Voices of the stakeholders
Interview with Prof. Giovanni Berselli
Advisory Board Member for Additive Manufacturing in AMiCE Project
What are the potential benefits for SME employing AM technologies?
Trivially speaking, Additive Manufacturing offers to designers an incredible freedom. Nowadays, engineers can basically conceive, and then produce, parts of any possible shape. Naturally, such statement is still “ideal”, since AM products often do not offer the same level of reliability and durability of parts which are produced via“traditional technologies” (i.e. subtractive manufacturing). Nonetheless, we can imagine, for an imminent future, the full feasibility of integrated additive manufactured, multi-material , complex-shaped structures in a single production step. These parts already start to represent a final product rather than a mere prototype. Indeed, we should notice that the term Additive Manufacturing has basically substituted the term Rapid Prototyping or 3D printing, in order to underline a closer link to the end-use component.
What are the main challenges facing the future development of AM technologies?
At the moment, any technology related to Additive Manufacturing is evolving very quickly, both in terms of productions processes and in terms of available materials. For what concerns AM of metal parts,the main challenges are represented by the costs, which are still too high for a widespread use and/or access to the technology from the general public and by the capability to obtain good performance (mostly in terms of structural properties in case of static or dynamic loading). For an end-user perspective, as stated above, the main challenge is surely the latter one, i.e. to obtain the same“reliability” as compared to metal parts produced via CNC.

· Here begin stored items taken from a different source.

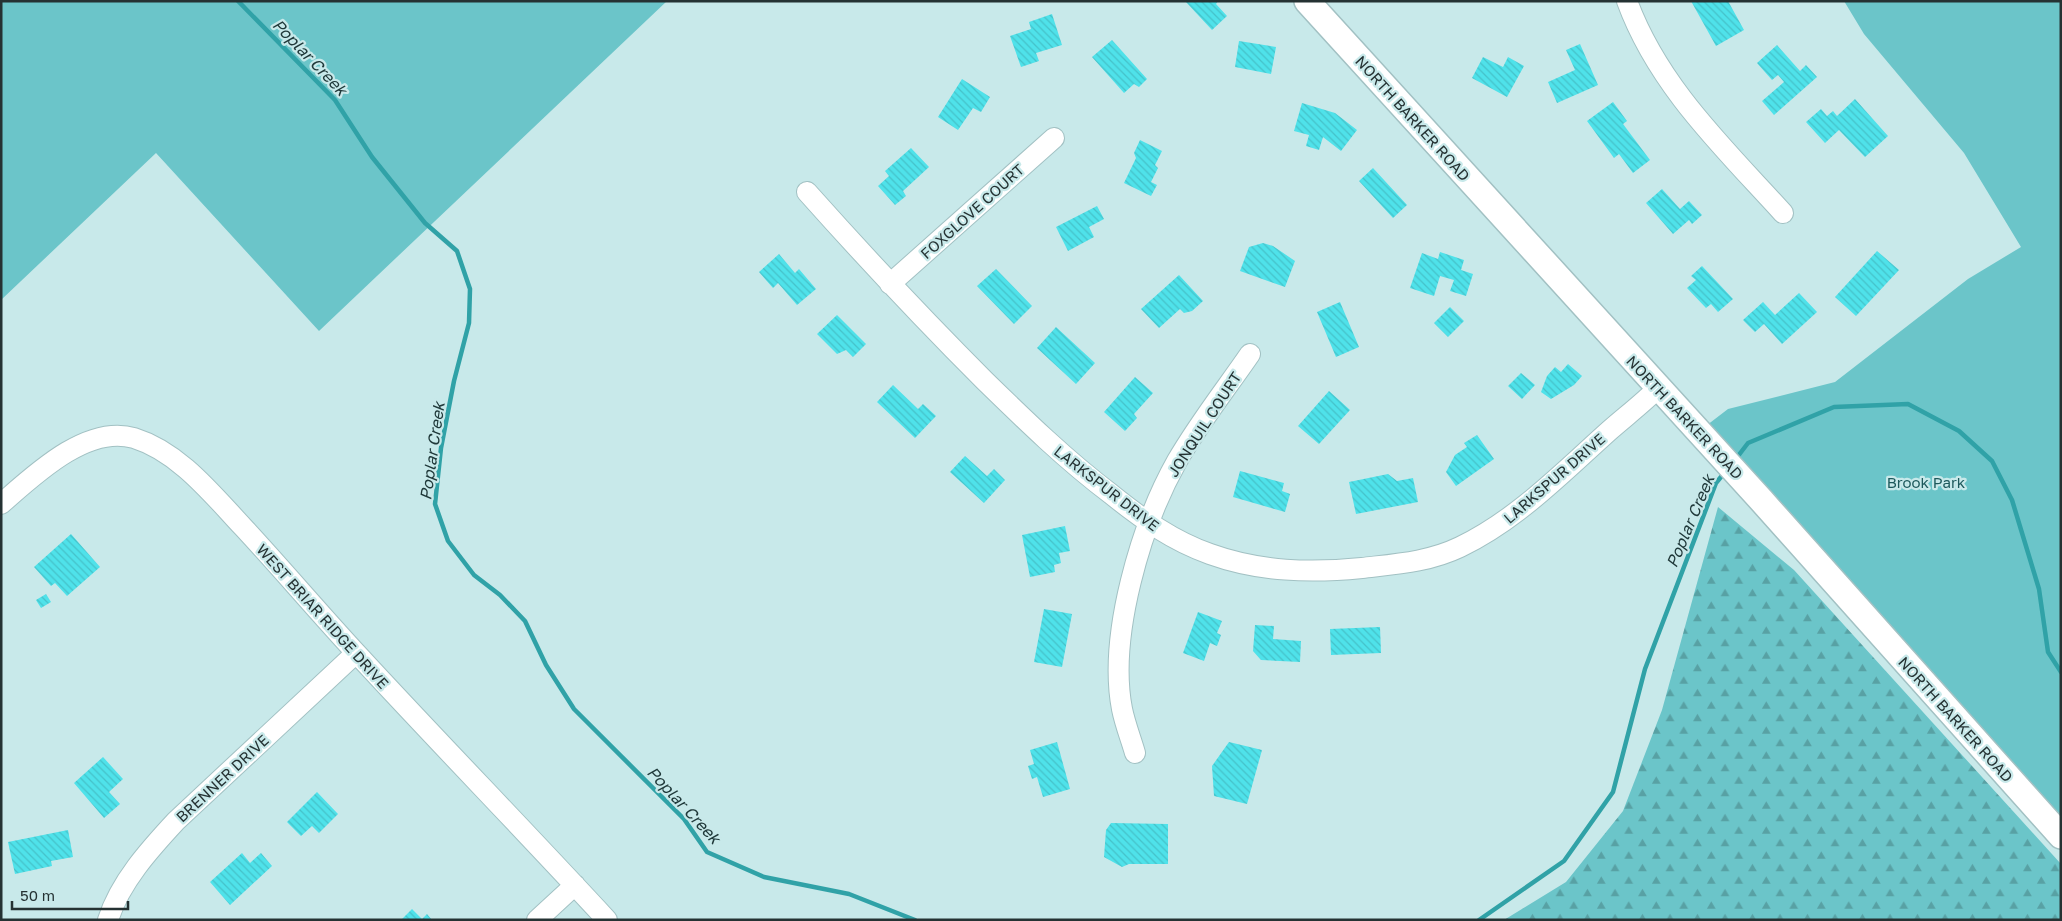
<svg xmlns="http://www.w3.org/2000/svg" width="2062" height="921" font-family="'Golos Text',sans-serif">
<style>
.forest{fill:url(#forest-firs)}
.park{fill:#6bc5c9}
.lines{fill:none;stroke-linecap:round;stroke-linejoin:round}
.stream{stroke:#30a2a7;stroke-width:4.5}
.building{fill:url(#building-back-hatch)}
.minor-casing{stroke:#a2c1c3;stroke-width:22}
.major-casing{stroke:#a2c1c3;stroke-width:28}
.minor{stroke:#fff;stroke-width:20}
.major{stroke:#fff;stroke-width:25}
.labels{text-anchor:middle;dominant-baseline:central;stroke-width:4.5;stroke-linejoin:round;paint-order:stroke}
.street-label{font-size:15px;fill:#253233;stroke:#c8e9ea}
.park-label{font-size:15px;fill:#1d595c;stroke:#c8e9ea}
.water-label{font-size:16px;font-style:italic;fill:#20393a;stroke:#c8e9ea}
</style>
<defs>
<pattern id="forest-firs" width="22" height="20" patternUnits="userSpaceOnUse" patternTransform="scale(1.25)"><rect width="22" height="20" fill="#6bc5c9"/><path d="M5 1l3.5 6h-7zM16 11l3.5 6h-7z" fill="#58a1a4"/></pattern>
<pattern id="building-back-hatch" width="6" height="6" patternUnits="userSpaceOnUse" patternTransform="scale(1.25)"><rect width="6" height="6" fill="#4fe2ea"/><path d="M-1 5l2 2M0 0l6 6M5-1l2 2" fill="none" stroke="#45c2c9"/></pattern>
</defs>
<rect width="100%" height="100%" fill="#c8e9ea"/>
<path class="forest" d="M1718,507L1794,570L2061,864V920H1504L1566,882L1623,811L1662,710Z"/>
<path class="park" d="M1,1H667L319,331L156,153L1,300Z
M1844,1H2061V836L1698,432L1728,409L1835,382L1968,279L2021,247L1964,153L1864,34Z"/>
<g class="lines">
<path class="stream" d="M238,1L335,100L372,157L425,223L457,251L470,289L469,323L454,381L441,448L435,504L448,541L474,575L500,595L525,621L546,665L574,709L684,819L707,852L764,877L849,894L915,920
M1735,460L1748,443L1834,407L1908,404L1959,431L1992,461L2012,500L2039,589L2048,652L2061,672
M1479,920L1564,861L1613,792L1645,669L1716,483L1725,472"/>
</g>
<path class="building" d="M1185,1H1218L1216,4L1227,16L1212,30Z
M1691,1H1728L1744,30L1716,46Z
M1052,14L1062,45L1036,53L1039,61L1021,67L1010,36L1031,29L1029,22Z
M1112,40L1147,79L1139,87L1134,84L1124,93L1092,57Z
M1239,41L1276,47L1271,74L1235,67Z
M1580,44L1598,85L1557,103L1548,82L1575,70L1566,50Z
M1777,45L1800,71L1806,65L1817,77L1774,115L1762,101L1784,82L1778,75L1772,80L1757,63Z
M1483,57L1503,67L1508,57L1524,66L1507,97L1472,78Z
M962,79L990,97L981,112L973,108L958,130L938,117Z
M1855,99L1888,136L1865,157L1839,130L1825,143L1806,122L1821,109L1827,116L1833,111L1837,116Z
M1613,102L1627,121L1623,124L1650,160L1633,173L1619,154L1614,158L1587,121Z
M1302,103L1335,113L1357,130L1341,151L1323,137L1319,150L1306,146L1309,135L1294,131Z
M1140,140L1162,151L1155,165L1158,168L1151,182L1157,185L1151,196L1124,183L1136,158L1134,153Z
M911,148L929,167L903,191L906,196L895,205L878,186L889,176L885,171Z
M1373,168L1407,205L1393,218L1359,181Z
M1662,189L1680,209L1689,201L1702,215L1692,224L1689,220L1673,234L1646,203Z
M1097,206L1104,219L1089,227L1094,237L1068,251L1056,227Z
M1263,243L1273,246L1295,261L1285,287L1240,271L1249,247Z
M1877,251L1899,270L1856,316L1835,297Z
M1440,252L1464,260L1461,270L1473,274L1466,296L1450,291L1454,280L1440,276L1434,296L1410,288L1422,253L1438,259Z
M779,254L795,273L799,269L816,289L797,305L778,283L773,288L759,272Z
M1702,266L1733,299L1718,312L1711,304L1706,308L1687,288L1696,280L1691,276Z
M996,269L1032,306L1014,324L977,286Z
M1179,275L1203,301L1192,311L1184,313L1180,309L1159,328L1141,309Z
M1799,293L1817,312L1782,344L1764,324L1755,332L1743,320L1763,302L1775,315Z
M1340,302L1359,347L1336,357L1317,312Z
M1450,307L1464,321L1448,337L1434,323Z
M837,315L866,344L853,357L846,350L837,354L817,334Z
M1056,327L1095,363L1076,384L1037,348Z
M1568,364L1582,376L1574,385L1551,399L1541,392L1547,376L1555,367L1561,372Z
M1521,373L1535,385L1522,399L1508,386Z
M1135,377L1153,393L1134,414L1137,418L1125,431L1104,412Z
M893,385L918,409L923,404L936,416L915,438L877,402Z
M1329,391L1350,410L1319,444L1298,426Z
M1477,435L1494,459L1456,486L1446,472L1455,455L1467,447L1464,443Z
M965,456L987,476L994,469L1005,480L984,503L950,472Z
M1240,471L1284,483L1282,491L1290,494L1285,512L1233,497Z
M1388,474L1397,481L1413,478L1418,502L1356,514L1349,482Z
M1065,526L1070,551L1059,553L1061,563L1054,565L1055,572L1030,577L1022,535Z
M71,534L100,567L67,596L55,583L51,586L34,567Z
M46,594L51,602L41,608L36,600Z
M1044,609L1072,614L1062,667L1034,662Z
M1198,612L1222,621L1217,633L1221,635L1217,646L1210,643L1204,661L1183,653Z
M1255,625L1274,626L1273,639L1301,641L1300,662L1261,660L1253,651Z
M1380,627L1381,653L1331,655L1330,629Z
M1057,742L1070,789L1043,797L1037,777L1032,779L1028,766L1034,764L1030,750Z
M1229,742L1262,750L1247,804L1214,796L1212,766Z
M103,757L123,779L109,792L120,804L104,818L74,783Z
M317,792L338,814L319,833L312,826L301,836L287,822Z
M1111,823L1168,824V864H1129L1122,867L1104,857L1106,830Z
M68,830L73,857L51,861L52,866L15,874L8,842Z
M242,853L250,863L261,853L272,866L230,905L210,882Z
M412,909L422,919L427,914L432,920H401Z"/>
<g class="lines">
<g class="minor-casing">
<path id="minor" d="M1627,1C1658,86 1724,148 1783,213
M807,192C865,257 924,320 985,381C1026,421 1066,460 1111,494C1142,519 1173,541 1210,554C1260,572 1311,573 1362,568C1396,564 1429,562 1460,547C1518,519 1563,472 1610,430C1626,416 1643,403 1658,388
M890,284L1054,138
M1,504C34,475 87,424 134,438C179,452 212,494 243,527C282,569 319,613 358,655C440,744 525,831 607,920
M1135,753C1131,739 1125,724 1122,709C1108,636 1141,525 1177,461C1199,423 1226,389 1250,354
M108,920C120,882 150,849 176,821L356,653
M537,920L575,885"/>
</g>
<g class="major-casing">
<path id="major" d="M1307,1L1762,501L2061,836"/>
</g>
<use href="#minor" class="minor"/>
<use href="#major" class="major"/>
</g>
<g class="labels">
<g class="street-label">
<text transform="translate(1413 118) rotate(48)">NORTH BARKER ROAD</text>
<text transform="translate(972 211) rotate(-42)">FOXGLOVE COURT</text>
<text transform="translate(1685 417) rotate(47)">NORTH BARKER ROAD</text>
<text transform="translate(1204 424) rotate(-57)">JONQUIL COURT</text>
<text transform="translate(1554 478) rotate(-41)">LARKSPUR DRIVE</text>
<text transform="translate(1107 488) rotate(38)">LARKSPUR DRIVE</text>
<text transform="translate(323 616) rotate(48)">WEST BRIAR RIDGE DRIVE</text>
<text transform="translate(1956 719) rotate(48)">NORTH BARKER ROAD</text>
<text transform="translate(222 778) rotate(-43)">BRENNER DRIVE</text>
</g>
<g class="park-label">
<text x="1926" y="482">Brook Park</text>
</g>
<g class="water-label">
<text transform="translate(310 57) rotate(46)">Poplar Creek</text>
<text transform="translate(432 451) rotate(-82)">Poplar Creek</text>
<text transform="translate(1690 521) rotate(-67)">Poplar Creek</text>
<text transform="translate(684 805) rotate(47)">Poplar Creek</text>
</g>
</g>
<rect width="2062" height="921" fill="none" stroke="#253233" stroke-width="5"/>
<path d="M12 901v8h116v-8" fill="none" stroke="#253233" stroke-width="2.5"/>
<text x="20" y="901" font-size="15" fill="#253233" stroke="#c8e9ea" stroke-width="4" paint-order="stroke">50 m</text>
</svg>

As for plastic parts, the current issues to be solved are basically the same, although 3D printing of low-cost plastics is already de-facto accessible to everyone: an entry-level 3D printer can be purchased for few hundred euros. In this case, several materials can now be employed ranging from the well-known ABS and PLA, up to soft, rubber-like, polymers. Nonetheless, it is undeniable that the structural properties which can be achieved, for instance, via injection molding are still better when compared to their AM counterpart. Nonetheless, such performance gaps are rapidly decreasing.
What is, in your opinion, the main connection between Additive Manufacturing and Circular Economy?
Speaking as a researcher which is mainly interested in AM, one topic that I personally find extremely interesting is related to the recycling of plastics that are then turned into filaments for 3D printers. Within the AMICE project, as a consortium, we are investigating a high number of case studies (or pilot lines) here including possible connections and “cross fertilization” of issues related to AM and issues related to Circular Economy. The example that I cited above is one above many. In particular, as a final project outcome, both SME and Research Organizations will be able to access an online portal providing extensive information about both topics and a direct support to companies willing to further explore these fascinating fields.
For what concerns your region (i.e. Liguria – Italy), do you see many companies which are investing in Additive Manufacturing?
Without a doubt, yes. I can cite an interesting example connected to the yacht industry, which is very strong in the La Spezia area. Within this particular field, Additive Manufacturing is already employed to produce parts of big yachts in a 1 to 1 scale. I personally believe that is a perfect example of how AM basically fits in every possible industrial market. In my opinion, also thanks to the AMiCE project,several SME will soon realize the practical and economic benefits that AM may bring along.